This morning on my way to the office i decided to stop at the gas station to get some coffee.... as i am pulling into the parking space i see this woman w a haircut from the 80's the typical below the knee skirt and long sleeve shirt (is a 105 degrees over here in the shadow).... i immediatly knew she was a JW... she had the latest WT in her hands..... she skipped me and approached a group of young mexican laborers that were resting in the back of a truck... but... as soon as i walked out of the gas station... guess who was waiting for me??? the JW!!! she wanted to do a presentation.. i looked at her and w/o saying a word i started laughing so hard the guys in the truck started laughing as well... she just looked at me and STILL kept trying to push her literatrash!! i said "I am an apostate".... she looked like she had heard me say "i am the devil in the flesh" turned her back and started walking/running back to her car... i was still laughing!! =P i had to share this one!!
Saw some JWs this am! Couldn't stop laughing
funny... I love throwing that word out there when I just want a good laugh....
although I find it much more fun to lead them on w/ some story about how I was just praying someone would show me God after taking a hit off the crack pipe and then start speaking in tongues and violently convulsing... it's good to throw a beelzebub in there every once in a while too... then get up and say "thank the Lord God Jesus Christ Almight God you've saved me I'm born again."... thank them and walk away...
ok so truthfully I've only done this once... but oh my God their look of fear and confusion... classic...
wearewatchingyouman - what a funny sense of humor!
BTW did you know you have an olive in your belly button?

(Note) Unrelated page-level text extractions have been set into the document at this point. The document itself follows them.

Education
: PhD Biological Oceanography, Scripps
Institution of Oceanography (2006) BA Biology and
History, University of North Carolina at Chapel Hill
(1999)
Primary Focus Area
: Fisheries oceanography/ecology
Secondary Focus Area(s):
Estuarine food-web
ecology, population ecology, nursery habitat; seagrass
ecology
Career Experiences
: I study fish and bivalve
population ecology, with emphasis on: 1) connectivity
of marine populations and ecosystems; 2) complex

That's what it looks like, anyway.
I don't understand. Did you start laughing at her, because of her clothes, for being a jw or for trying to make a presentation?
Maybe the hole situation was indeed very humorous -I can't tell, since I was not there. I hope she did not feel humiliated.
I have been telling my friends, when jws come to the door, smile a wicked little smile and say...i am an apostate. I have one or two friends who are now eagerly awaiting a knock the door.
It's soo funny how I used to fear that word. Now I wear it proudly.
freetosee, jw's love embarassing themselves.
blond-moment......I am going to tell all my friends that....think how great it would be if everyone knew those words. I AM AN APOSTATE
Wished I was there to see it! Hahahahaha
Two questions: Are you sure that's the belly-button? Are you sure that's an olive?
Now back to the thread: When I first left the organization in the 1980s, a group of non-JW university friends were talking with me about how to give the JWs the short-shrift. I told them, say to the JWs with a big smile:
"Hi, my name is Tom and you guys disfellowshipped me for conduct unbecoming a Christian. If you value your spiritual purity, leave right now...otherwise if you stay, you risk having your mind opened."
I never heard whether any of them ever used it, but everyone was in stitches as we role-played the lines.
"I am an apostate".... she looked like she had heard me say "i am the devil in the flesh" turned her back and started walking/running back to her car... i was still laughing''
Persecution....it's persecution I tell thee!
The washTowel is correct! There are such creatures as 'apostates'......THEY LIVE!!
Andy Warhol said everyone has 15 minutes fame..............yours is that you'll become an exaggerated 'experience' at the next A$$€m?£¥. She'll tell how she was attacked by a van full of 'apostates' shouted out 'JAAAAARRRRRR HOOOOOOOVERRRRRRRRR!' and you all melted like Christopher Lee at the end of the Dracula film.